Most people have experienced symptoms of panic attacks at least once in their lifetime, but most of them succeed in somehow getting over, so they do not repeat over time, or they do not repetate and limit us in everyday life for a long time.
But it's often very unpleasant episodes, which can take up to ten minutes, with numerous often frightening symptoms - from difficulty breathing and feelings of being drowsy, muscle tension and pain in the body that often leads to a doctor, then a strong heartbeat and feeling that our life is endangered, that is, we are pre-infected.
A person who experiences panic attacks can be disoriented, or lost in time and space, and have the feeling that he will crawl, fainting, or die on the spot.
- Panic attack is a state of extreme fear, the so-called. mortal fear, as if it was a really deadly danger. The word comes from the name Pan (or satire) which is a Greek mythical forest creature, which is extremely sexually abnormal, so the panic would be 'fearful nymphs when they saw Pan that ran out of the woods from them'. Anxiety is the alert state that it prepares for action, and the panic is baffling, the inability to control, acting only by automatism. For example, we can see the anxiety in the cat when it is cautiously sniffed and immediately reacts to each chanting, while the panic would be when we see it climb up to the top of the tree or bumps in the instant, tease teeth and is ready to fight.
Previously, panic was thought to be only an extreme state of anxiety, but these are two different forms of fear that have a different source in brain functions that can be beautifully recorded, added.

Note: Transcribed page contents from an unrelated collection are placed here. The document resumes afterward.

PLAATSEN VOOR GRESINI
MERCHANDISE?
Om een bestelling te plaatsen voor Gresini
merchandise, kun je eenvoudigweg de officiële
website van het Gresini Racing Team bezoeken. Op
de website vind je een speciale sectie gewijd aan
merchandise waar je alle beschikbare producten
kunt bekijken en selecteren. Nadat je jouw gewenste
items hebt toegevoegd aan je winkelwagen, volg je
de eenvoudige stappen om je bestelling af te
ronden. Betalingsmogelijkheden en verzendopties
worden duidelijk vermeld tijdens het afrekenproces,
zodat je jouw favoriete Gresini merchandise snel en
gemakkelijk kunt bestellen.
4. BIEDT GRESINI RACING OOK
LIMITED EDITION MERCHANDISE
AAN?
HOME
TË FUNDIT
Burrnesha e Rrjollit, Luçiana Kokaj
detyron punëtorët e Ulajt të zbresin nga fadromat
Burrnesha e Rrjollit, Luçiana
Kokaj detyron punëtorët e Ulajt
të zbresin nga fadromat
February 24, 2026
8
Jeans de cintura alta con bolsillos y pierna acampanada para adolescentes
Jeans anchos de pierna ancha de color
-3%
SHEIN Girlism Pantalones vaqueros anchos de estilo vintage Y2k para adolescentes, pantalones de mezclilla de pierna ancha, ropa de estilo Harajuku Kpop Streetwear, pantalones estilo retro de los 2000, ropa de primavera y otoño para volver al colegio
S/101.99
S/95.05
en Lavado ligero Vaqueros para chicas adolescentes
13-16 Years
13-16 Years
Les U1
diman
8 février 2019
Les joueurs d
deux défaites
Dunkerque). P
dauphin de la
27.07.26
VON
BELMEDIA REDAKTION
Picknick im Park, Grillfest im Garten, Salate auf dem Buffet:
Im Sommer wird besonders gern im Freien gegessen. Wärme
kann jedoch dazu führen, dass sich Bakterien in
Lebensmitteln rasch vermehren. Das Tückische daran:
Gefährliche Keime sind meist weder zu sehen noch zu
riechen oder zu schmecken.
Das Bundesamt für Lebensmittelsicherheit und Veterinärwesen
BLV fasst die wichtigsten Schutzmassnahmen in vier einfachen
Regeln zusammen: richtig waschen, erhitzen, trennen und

Signal anxiety is not the same as a panic, in which fear overwhelms and can not be controlled. Panic attacks are related to the feelings of helplessness that a young man feels when there is no mother as an external source of security. During the first two years of life, the mother and the child are one psychological being, the child relies on the mother to regulate his needs and emotions, and a sudden and premature separation from the mother, while this process is not completed, is an extraordinary stress that can remain recorded as a trauma. The panic is like seeing a bird flying out of the nest, clutching 'in panic' to the mother, and if no one responds, then it stops dormant, our interviewee explains, and continues:
It has long been observed that the conditions of depression and panic attacks are linked, but now it is possible to investigate what are the brain systems in the interplay. We all felt in the earliest development a separation that frustrated us, but we also had to accept the final separation from the mother, of course at different intensities, but we all have the potential for both panic attacks and depressive conditions. This is what is written in the so-called. implicit, procedural, emotional memory in our unconscious.
Under certain conditions there will be symptoms, we all have a 'shooting point', but some come very quickly and easily, and some are not so easy or quick. These are more stable personality structures and the more labile, 'more neurotic', emotionally unstable, our interlocutor points out. The fear of losing an emotionally important person who helps to regulate emotions and grief over the permanent loss of such a person are the fundamental fear of mammals from separation, separation fear, but also depression, as a pathological form of mourning for a lost object, adds.
Relaxation and deep breathing, and the support of a person who knows how to calm down, help a lot.
Many uncomfortable body symptoms in anxiety or panic are associated with shortening of breathing in a state of heightened excitement, thereby reducing the level of oxygen in the blood so that relaxation and deep and slow breathing certainly help with panic attacks. Like the support of another person, for example. Namely, if someone in the surroundings has remained calm and does not panic, it actually plays the "role of the mother" fobicar who at the moment emotional functions as a child. The child fluttered, her mother did not, calm her child with her calmness.
Top tips for overcoming panic attacks:
-Breathing
Try to breathe deeply and slowly, for example by counting up to four in each breath and exhale. You can also breathe in a paper bag: Take a deep breath and put the paper bag over your nose and mouth and start breathe in it, counting.
-The power of 'positive'
Calm yourself with the claim that this is a normal reaction of your body that will pass quickly. Repeat that nothing bad will happen.
-Movement
Do not sit or lie down, you'd rather walk. A panic attack is a mobilizing state of the body that is preparing to fight or escape, and it also involves a surge of energy to be released.
-Break the situation
Wash your face with cold water and do something that will break the situation: Turn on the radio or TV, sing loudly listening to the radio, dance. Or look for something funny on the Internet and laugh out loud.
-Counting
Count backwards, from a hundred to zero, as fast as you can and concentrate on counting all the time, or find a similar technique that will take you for a few minutes until the attack passes.